This comprehensive booklet covers everything you need to know about B12 and ME/CFS, including what food groups are a good source of this vitamin, the benefits of B12, information regarding deficiency and possible treatments.
Introduction
The ME Association receives regular queries and feedback relating to the use of vitamin B12 supplements in ME/CFS.
Vitamin B12 used to be prescribed by doctors as a ‘tonic’ for people with a wide variety of complaints, especially those involving fatigue. However, it is no longer used in this way due to the lack of any sound evidence that ‘tonics’ actually work.
So what is vitamin B12? Is there any evidence of vitamin B12 deficiency in ME/CFS? And could vitamin B12 be a safe and effective form of treatment for ME/CFS?
Key points
- Vitamin B12 deficiency is linked to a potentially serious type of anaemia called pernicious anaemia – where there are abnormally large red blood cells.
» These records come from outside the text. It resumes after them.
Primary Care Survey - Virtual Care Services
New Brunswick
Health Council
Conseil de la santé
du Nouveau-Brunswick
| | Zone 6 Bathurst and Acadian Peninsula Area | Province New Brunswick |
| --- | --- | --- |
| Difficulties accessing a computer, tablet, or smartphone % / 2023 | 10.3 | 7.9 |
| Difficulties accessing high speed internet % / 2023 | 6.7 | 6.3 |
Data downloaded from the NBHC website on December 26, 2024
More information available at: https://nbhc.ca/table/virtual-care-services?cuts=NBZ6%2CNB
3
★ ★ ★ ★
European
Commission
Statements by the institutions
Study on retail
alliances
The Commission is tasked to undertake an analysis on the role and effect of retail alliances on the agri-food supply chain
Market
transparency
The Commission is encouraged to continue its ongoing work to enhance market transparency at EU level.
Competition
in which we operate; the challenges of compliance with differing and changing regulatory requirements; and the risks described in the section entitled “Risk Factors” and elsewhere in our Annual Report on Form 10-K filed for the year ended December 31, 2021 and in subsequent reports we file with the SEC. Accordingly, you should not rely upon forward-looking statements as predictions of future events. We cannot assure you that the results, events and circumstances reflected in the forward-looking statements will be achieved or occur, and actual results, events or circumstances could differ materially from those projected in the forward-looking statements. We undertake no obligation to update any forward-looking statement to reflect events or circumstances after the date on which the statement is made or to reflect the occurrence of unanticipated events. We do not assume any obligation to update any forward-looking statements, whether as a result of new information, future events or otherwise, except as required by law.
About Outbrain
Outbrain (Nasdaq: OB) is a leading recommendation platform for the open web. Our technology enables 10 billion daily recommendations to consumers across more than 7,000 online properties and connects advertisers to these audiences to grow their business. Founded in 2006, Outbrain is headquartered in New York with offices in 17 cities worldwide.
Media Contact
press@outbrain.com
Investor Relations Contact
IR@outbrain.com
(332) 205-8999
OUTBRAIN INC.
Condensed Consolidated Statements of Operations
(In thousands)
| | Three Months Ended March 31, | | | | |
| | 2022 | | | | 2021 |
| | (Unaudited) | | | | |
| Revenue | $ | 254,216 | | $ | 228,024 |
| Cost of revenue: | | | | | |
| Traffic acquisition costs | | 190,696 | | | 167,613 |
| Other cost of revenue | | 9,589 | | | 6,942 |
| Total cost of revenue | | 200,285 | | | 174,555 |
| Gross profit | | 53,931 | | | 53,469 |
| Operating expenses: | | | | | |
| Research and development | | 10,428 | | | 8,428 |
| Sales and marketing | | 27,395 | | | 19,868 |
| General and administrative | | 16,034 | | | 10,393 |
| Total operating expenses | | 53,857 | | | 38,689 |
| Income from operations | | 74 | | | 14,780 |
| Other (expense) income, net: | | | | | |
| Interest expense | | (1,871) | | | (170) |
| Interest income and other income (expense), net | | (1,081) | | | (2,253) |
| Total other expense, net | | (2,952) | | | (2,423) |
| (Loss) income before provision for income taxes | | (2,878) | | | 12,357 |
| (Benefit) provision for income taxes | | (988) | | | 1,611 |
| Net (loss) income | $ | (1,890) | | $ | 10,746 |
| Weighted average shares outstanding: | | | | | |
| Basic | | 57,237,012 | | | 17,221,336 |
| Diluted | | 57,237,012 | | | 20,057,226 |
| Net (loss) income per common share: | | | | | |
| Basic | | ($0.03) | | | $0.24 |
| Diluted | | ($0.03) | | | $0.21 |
- Vitamin B12 deficiency causes fatigue and other ME/CFS-like symptoms – so it should be excluded before a diagnosis of ME/CFS is made, especially in people where there is no clear infective onset.
- There is no evidence that vitamin B12 deficiency occurs as part of the underlying disease process in ME/CFS.
- People with ME/CFS may be at risk of vitamin B12 deficiency if they have a diet that is low in vitamin B12-containing foods – especially meat, dairy and fish.
- There is no evidence that vitamin B12 supplements are of any value in treating ME/CFS.
- There are dangers in taking vitamin B12 supplements if you have an undiagnosed deficiency of vitamin B12 caused by pernicious anaemia –as this prevents vitamin B12 being absorbed and so requires treatment by injection.